Menteri Perhubungan Dudy Purwagandhi, dalam konferensi pers Penutupan Posko Pusat Angkutan Lebaran 2025 di Jakarta pada Sabtu (12/4),
menyampaikan bahwa pihaknya akan mengevaluasi lebih lanjut penyebab terjadinya penurunan jumlah pemudik tahun ini.
Saat ditanya apakah penurunan tersebut disebabkan oleh turunnya daya beli masyarakat, Menhub Dudy menegaskan bahwa penurunan yang terjadi masih dalam kategori wajar dan tidak mencerminkan tren pelemahan daya beli.
“Saya harapkan bahwa mungkin itu adalah pilihan-pilihan masyarakat yang mungkin ingin berlebaran di tempat masing-masing seperti di Jakarta.
Tapi saya rasa dengan hanya penurunan 4,69 persen itu bukan sebuah angka yang signifikan apabila dibandingkan tahun kemarin,” ujar Dudy.
Realisasi Melebihi Proyeksi Awal
Meski mengalami penurunan dibandingkan tahun lalu, realisasi jumlah pemudik masih lebih tinggi 5,6 persen dibandingkan hasil survei awal
Kemenhub, yang memproyeksikan sebanyak 146,67 juta orang akan melakukan perjalanan selama Lebaran 2025.

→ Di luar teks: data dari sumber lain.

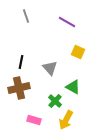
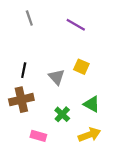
yellow square: (78, 52) -> (81, 67), moved
green triangle: (73, 87) -> (92, 104), moved
yellow arrow: (66, 120) -> (89, 135), moved, turned -138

Total Pergerakan Nasional Capai 358 Juta
Berdasarkan data mobile positioning dari operator seluler, total pergerakan masyarakat secara nasional selama periode 21 Maret hingga 11 April 2025 mencapai 358.211.415 pergerakan.
Angka ini mencakup seluruh jenis perjalanan, baik menggunakan angkutan umum maupun kendaraan pribadi.
Angkutan Umum Naik 8,50 Persen
Jumlah penumpang angkutan umum selama periode yang sama tercatat mencapai 27.505.543 penumpang, meningkat 8,50 persen dibandingkan tahun sebelumnya yang sebanyak 25.349.916 penumpang.
Berikut rincian jumlah penumpang berdasarkan moda transportasi:
Angkutan jalan: 5.531.198 penumpang (naik 19,88 persen)
Kereta api: 8.293.362 penumpang (naik 3,24 persen)
Moda laut: 2.248.646 penumpang (naik 21,19 persen)
Moda udara: 5.608.370 penumpang (naik 0,56 persen)
Penyeberangan: 5.582.967 penumpang (naik 10,5 persen)
Kendaraan Pribadi Juga Alami Kenaikan
Jumlah kendaraan pribadi yang keluar-masuk Jakarta melalui jalan tol selama periode Lebaran 2025 tercatat sebanyak 7.095.675 kendaraan, meningkat 8,48 persen dibandingkan tahun lalu.
Kebijakan Transportasi Lebaran 2025
Kemenhub bersama pemangku kepentingan menerapkan berbagai kebijakan untuk mendukung kelancaran arus mudik dan balik, antara lain:
Flexible working arrangement bagi ASN dan pegawai BUMN
Pembatasan angkutan logistik sumbu tiga ke atas
Rekayasa lalu lintas bersama Korlantas Polri
Penurunan harga tiket pesawat kelas ekonomi domestik
Diskon tarif tol
Delaying system dan clustering di Merak dan Bakauheni
Program mudik gratis
“Data realisasi tersebut masih akan kami finalisasi dan akan kami rekonsiliasi, serta kemudian akan kami laporkan kepada Bapak Presiden,” tutup Menhub Dudy.